Monday, September 26, 2011

Race To Nowhere

For almost a year, I have received a series of recommendations to see the film Race to Nowhere by filmmaker and parent Vicki Abeles.  Early last week I had that opportunity and I certainly agree that the film presents a powerful message on the state of K-12 education.  The film focuses on the over scheduling and then consequent stress (and possibly worse) we inflict on the current generation of students.

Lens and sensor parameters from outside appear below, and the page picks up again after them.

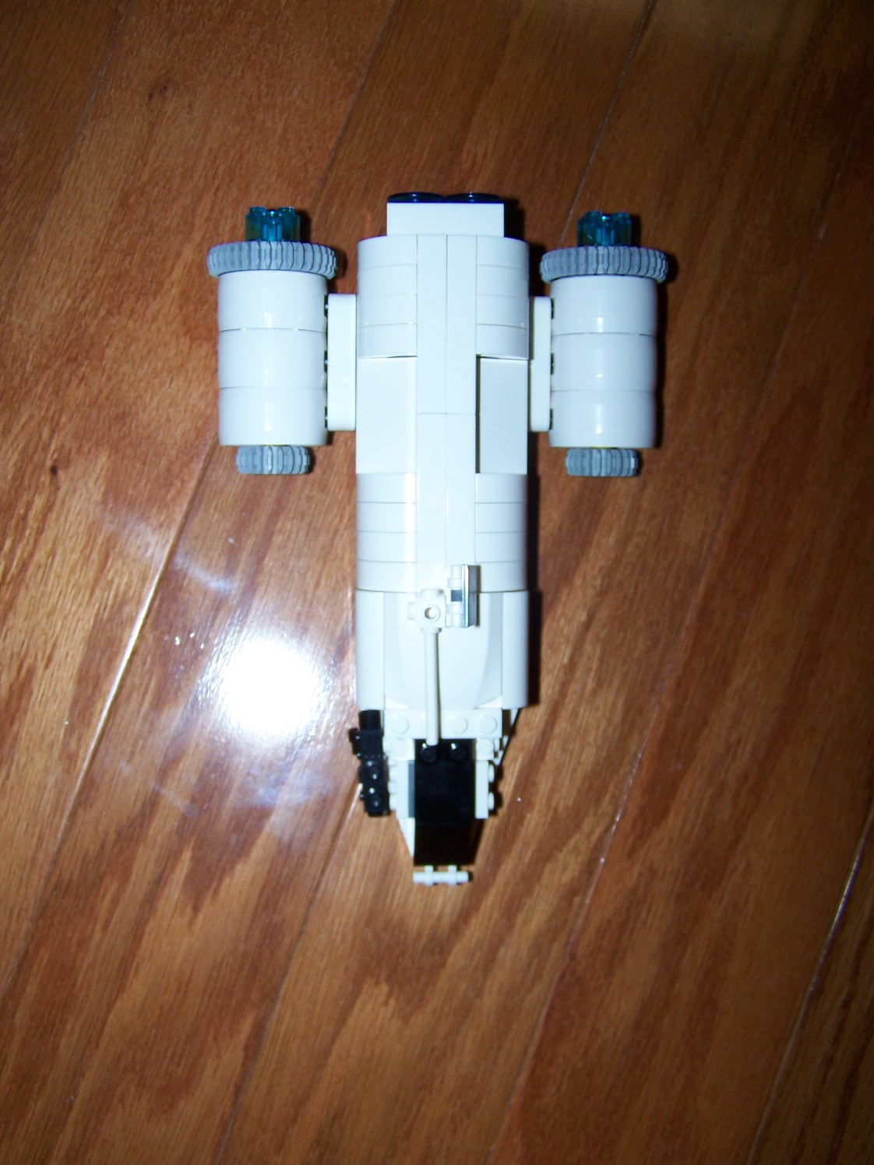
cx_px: 437
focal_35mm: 38
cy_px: 582
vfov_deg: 49.0
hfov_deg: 37.7
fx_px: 1279
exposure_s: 1/60
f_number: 2.8
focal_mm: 6.3
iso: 80
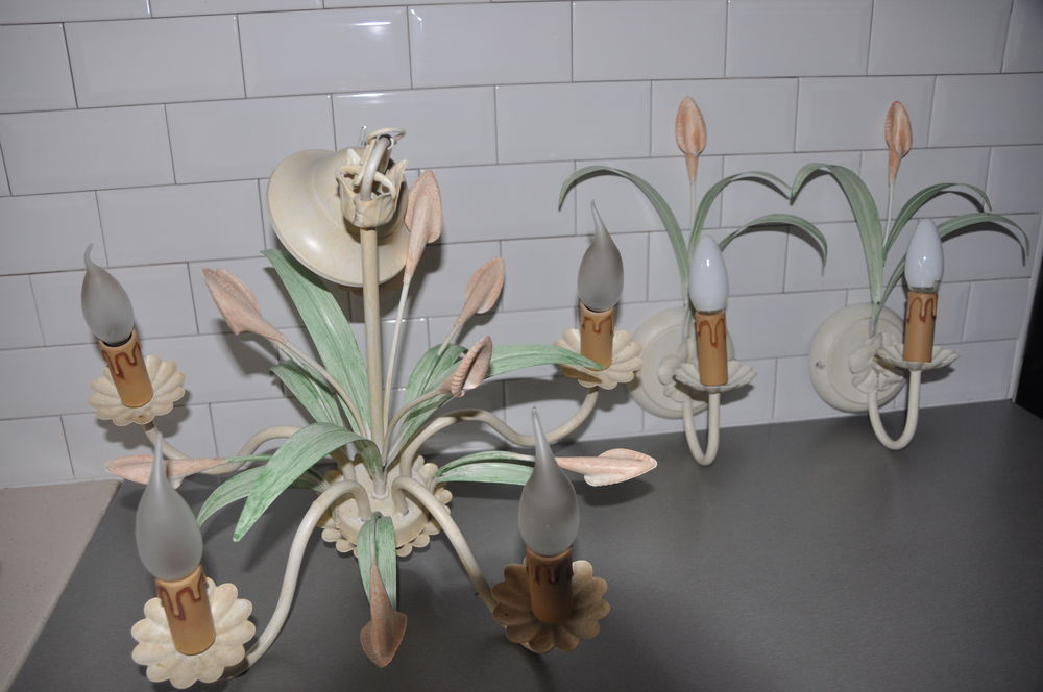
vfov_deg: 43.5
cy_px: 346
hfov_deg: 62.0
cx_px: 522
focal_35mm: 30
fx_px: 868
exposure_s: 1/60
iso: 500
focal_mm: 20
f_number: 3.5
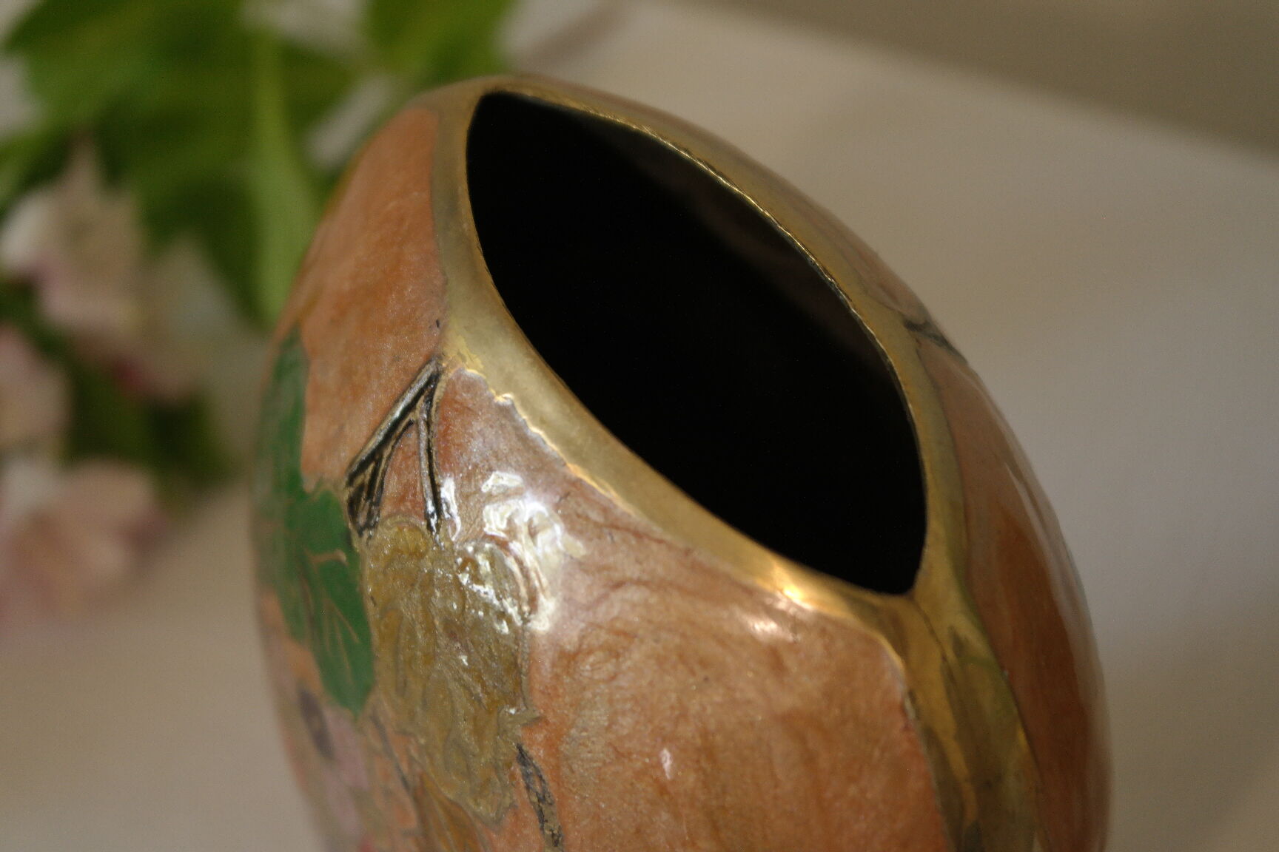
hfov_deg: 26.3
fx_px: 2735
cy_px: 426
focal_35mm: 77
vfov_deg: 17.7
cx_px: 640
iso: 800
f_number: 5.6
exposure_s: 1/40
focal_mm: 50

Too many classes,   too much memorization, too much homework, too many after school obligations, too little downtime, too little sleep.  And much of what the film shows, I see firsthand in my kids, and in the kids of my friends and neighbors.

But in delivering a powerful and worthwhile message, the film also oversimplifies and distorts the answers to difficult questions and leaves out key facts that would help present a more complete and accurate picture.  For example, on the issue of too much homework, the film includes a relatively young teacher stating that when he reduced the amount of homework, test scores went up.  The inference is clear—if we reduced homework across the board, test scores across the board would rise.  I don’t doubt that this can happen in one case and perhaps in more cases.  But I have yet to see any proof of the strong correlation suggested and that the first happening (the reduction in homework) is the cause of the second happening (increase in test scores). This message from the movie actually gives me the opportunity to utilize the majority of my Latin vocabulary.   First, we have here a classic example (what could be better for Latin) of Post hoc ergo propter hoc.  In other words, it is a logical fallacy of that what comes second is caused by what happens first.  On very hot and sunny summer days, I tend not to open the shades of south facing windows until very late in the day, to cut down in the heat in the house.  Typically, almost immediately after the shades are opened, the sun goes down.  But no one would argue that this is cause and effect and similarly, it is difficult to argue that less homework leads automatically to better test scores.  My second use of Latin in this blog is perhaps the favorite Latin phrase of all economists: ceteris paribus which translates into all other things remaining the same.  Less homework and a more dynamic teacher or a less rigorous test, can lead to higher test scores.  Brighter students or better foundations courses together with less homework will still likely lead to higher test scores.   But because all other things did not remain the same, in no way did we prove that less homework equals higher test scores.

The film also doesn’t really take into account the stress that parents can place on kids.  We all know parents who consider any grade of less than an A to be failing, parents who want their kids to take every advanced placement course offered, as well as parents who want their kids to accomplish – in the classroom and out on the field—what they couldn’t accomplish.  There may be too much stress placed on our kids but in searching out the causes, looking in the mirror helps as well as looking at the schools.

But even with the concerns I have about this film, I consider Race To Nowhere worthwhile viewing for all educators.  To the extent that our kids are overscheduled and overstressed, we need to improve our educational system but at the same time not cut back on the important learning taking place.